The lesson I learned was the opposite – even at that high load modern filesystems are perfectly capable in managing themselves. Note, my criteria is “node activity not noticeable”, not “server does not burn in flames”. Under that “heavy” load my IOPS were still under 20-30 IOPs per drive. And I’m not an enterprise, I’m a home user, with some old server put together as cheaply as humanly possible (that does not men cheap potato, more like cheap old crusted steak)

Since you claim

and mine did not – does it mean most of storj runs on potatoes? Holy crap.

Deletions take time on any filesystem; it’s a tradeoff. You can’t avoid deletions, you can only defer them (and rename into “compaction”) but they still have to be done at some point.

To simplify somewhat:

the high IOPS are handled by an SSD (zfs special device) – writing many many small files and their metadata. My PCIE SSD utilization was under 1% . Go ahead, increase traffic 100x. Then I’ll add another SSD
The throughput is handled by HDD – writing big chunks of data. Under the high load I saw 30-40 IOPs hitting disks, and my internet connection was almost saturated. So, you can’t possibly increase that load, and there is plenty capacity left – disks can sustain over 200 IOPS.

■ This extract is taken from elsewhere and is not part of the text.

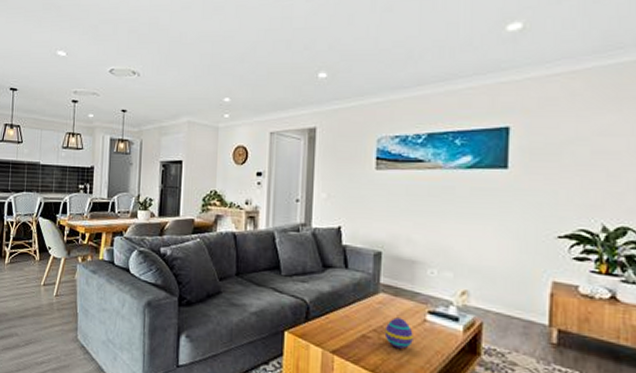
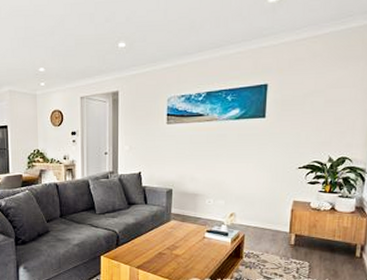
decorative egg: present [384,317,413,349] -> none [175,237,196,259]

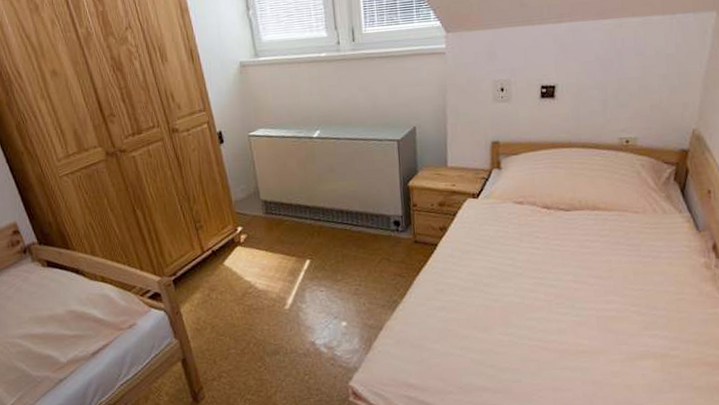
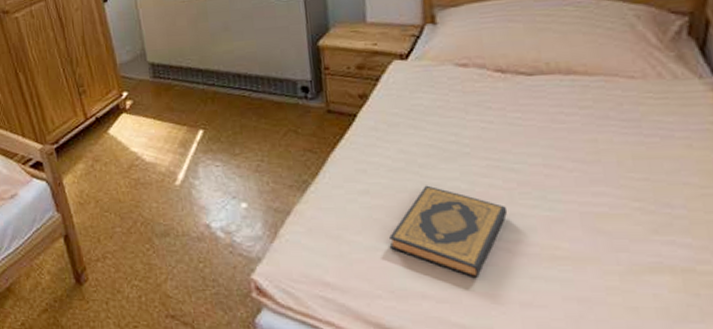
hardback book: none [459,300,547,373] -> present [389,185,508,279]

Hashstore needs maintenance (compaction, deferred deletions, and what not) – if select servers are busy all the time – when will this be happening?

note, deletions don’t go to disks. They go to metadata device. That has massive performance headroom. Compacton however, hits HDDs. So how is it better?

Roxor · April 24, 2025, 11:39pm

I don’t think we forgot the load test. It just takes some effort to imagine how Select may be performing… when the public network is essentially idling. I can understand if the much-smaller-node-count on Select is struggling with a customer like Vivant constantly uploading and expiring files. And understand Storj is concerned a similar customer may start using the public nodes and hitting the same bottlenecks.

littleskunk · April 25, 2025, 7:53am

No this only means we changed the load test in time to not kill the network. Again storj select has to handle about 20-30 times the load we simulated in the public network.

Hashstore has no problems with TTL data. Deleting TTL data is almost for free because they get all grouped by expire time in the same LOG file. And for garbage collection we simply tune some config values to run enough compaction to free up space while at the same time make sure the nodes still have enough resources to handle the incoming load.

So you complain about hashstore consuming some extra space while talking about installing additional SSDs? Is this some kind of joke?